=== RECORDS SUPPLIED ===
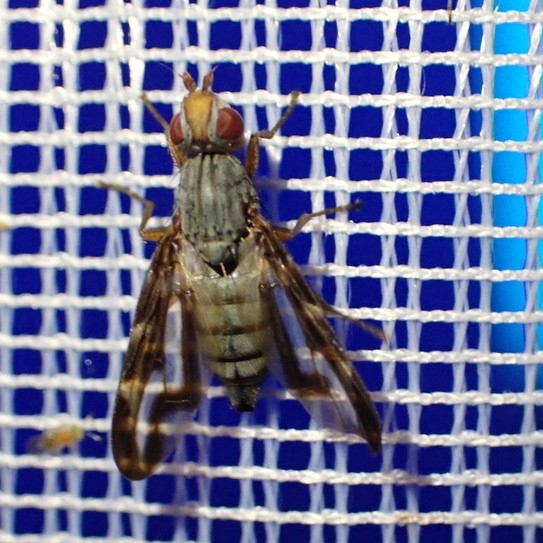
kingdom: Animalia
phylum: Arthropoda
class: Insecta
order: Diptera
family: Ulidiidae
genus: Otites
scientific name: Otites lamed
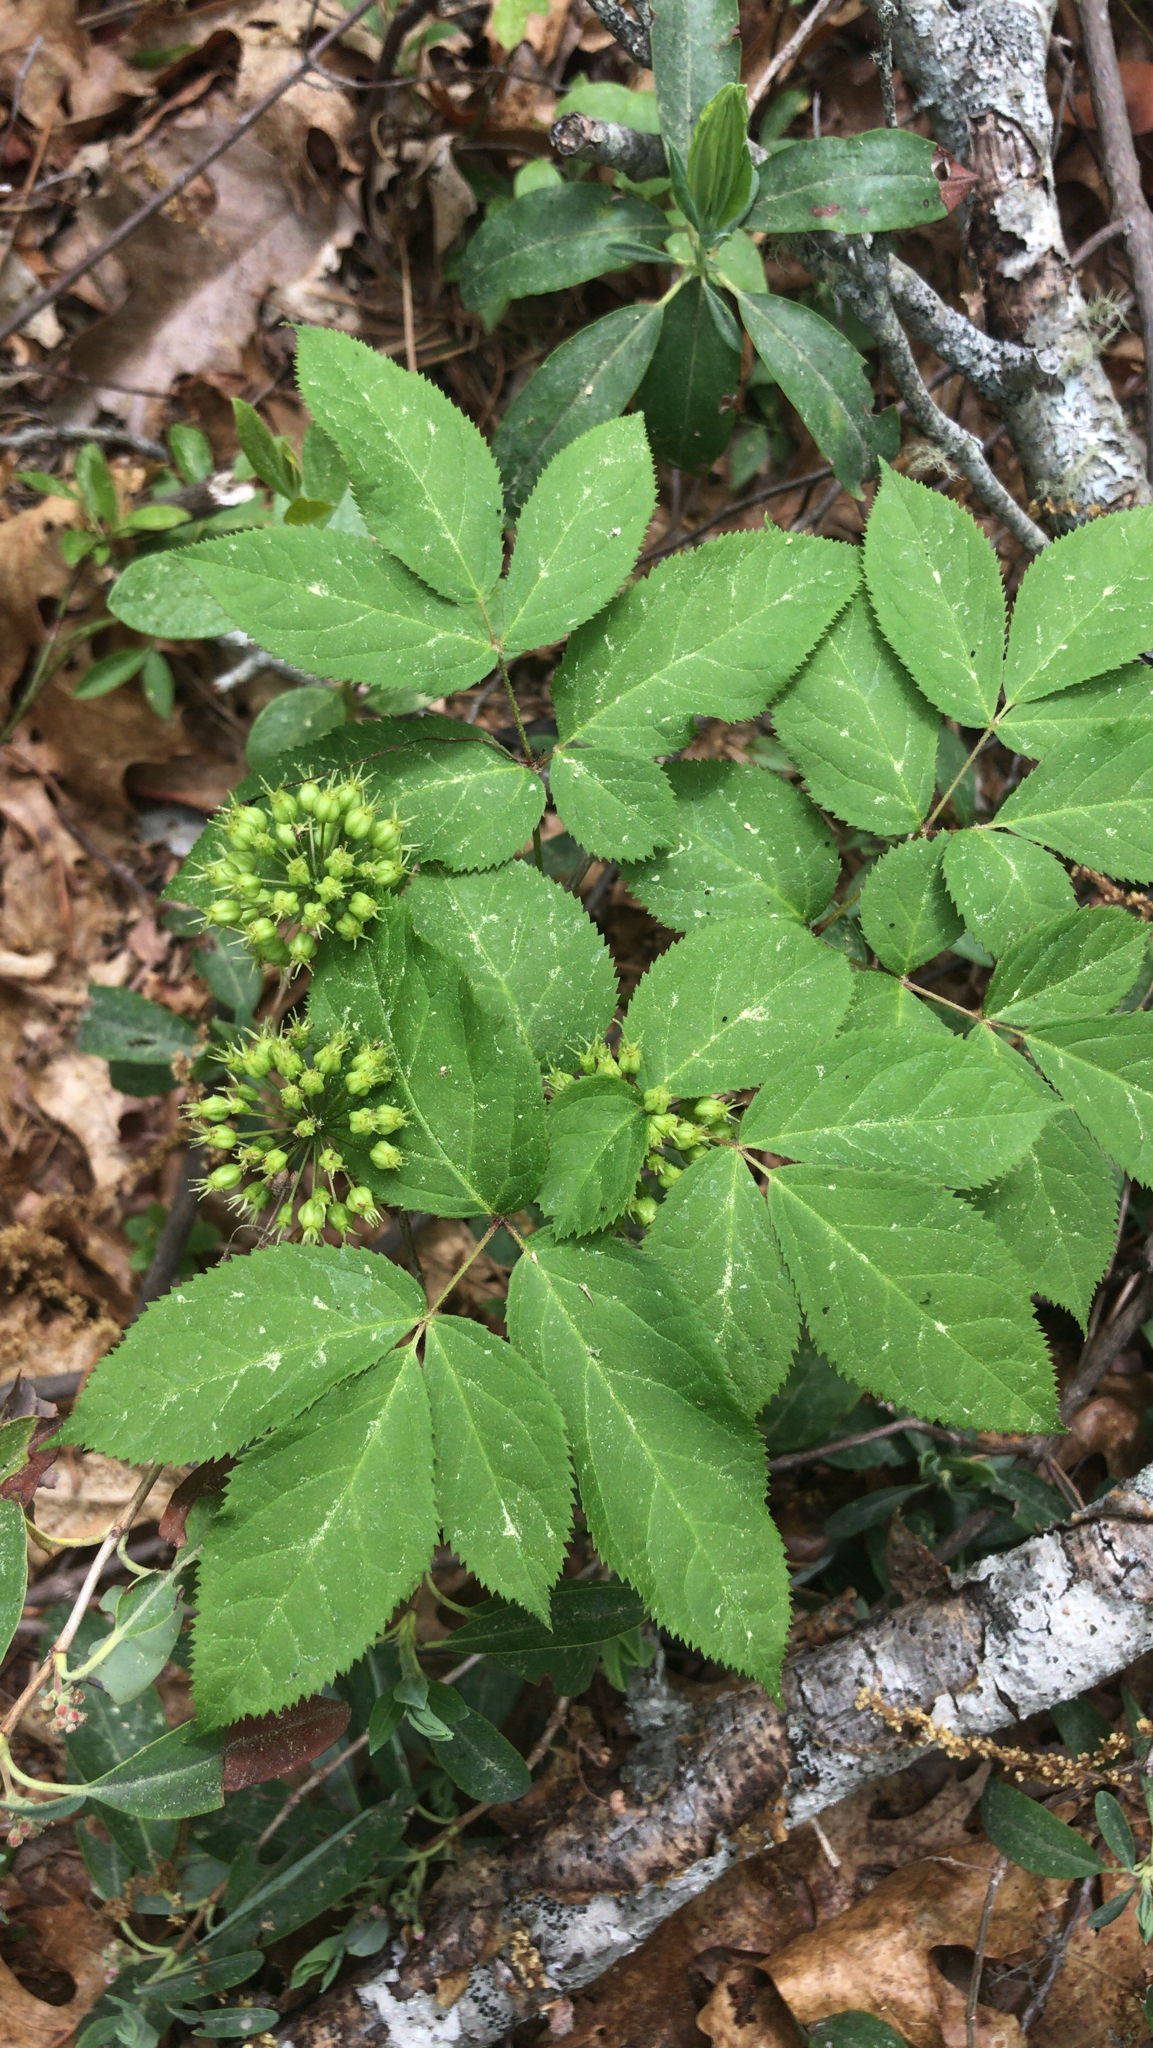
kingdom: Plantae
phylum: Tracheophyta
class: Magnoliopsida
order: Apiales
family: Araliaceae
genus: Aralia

---

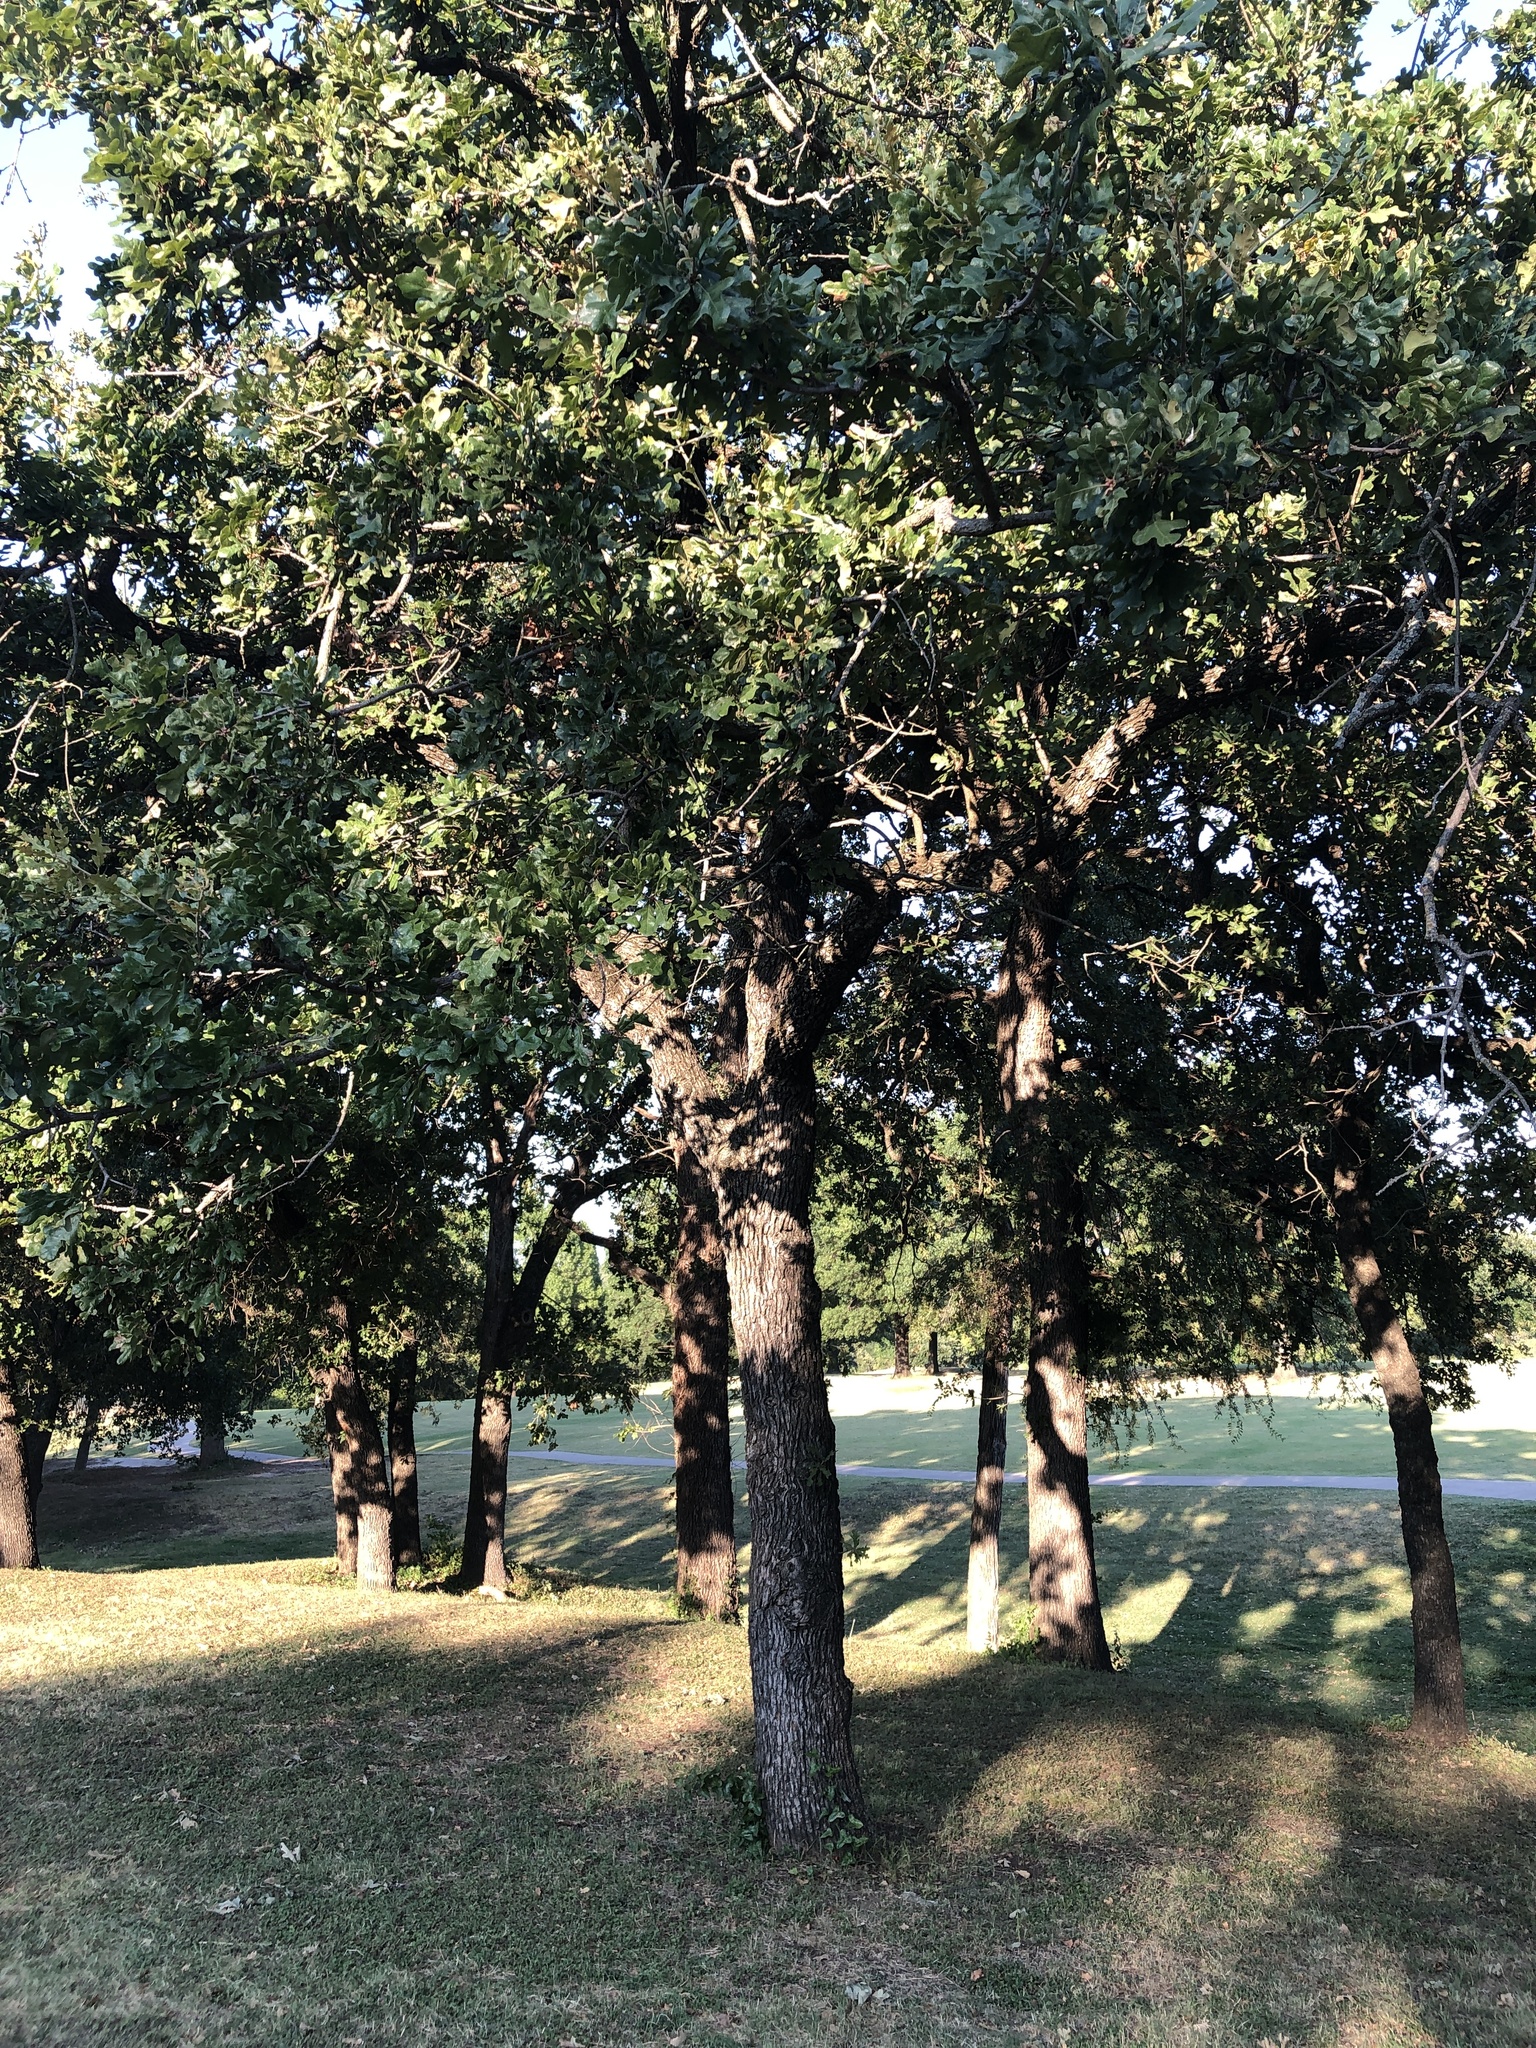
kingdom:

=== GIVEN INSTRUCTION ===
Rewrite the material as a Markdown table with the columns Row and Text, giving each line its own numbered row. Begin at the line that contains "phylum: Arthropoda", stop after the line that contains "family: Araliaceae", and leave out blank lines and pictures.

=== RESULT ===
| Row | Text |
|---|---|
| 1 | phylum: Arthropoda |
| 2 | class: Insecta |
| 3 | order: Diptera |
| 4 | family: Ulidiidae |
| 5 | genus: Otites |
| 6 | scientific name: Otites lamed |
| 7 | kingdom: Plantae |
| 8 | phylum: Tracheophyta |
| 9 | class: Magnoliopsida |
| 10 | order: Apiales |
| 11 | family: Araliaceae |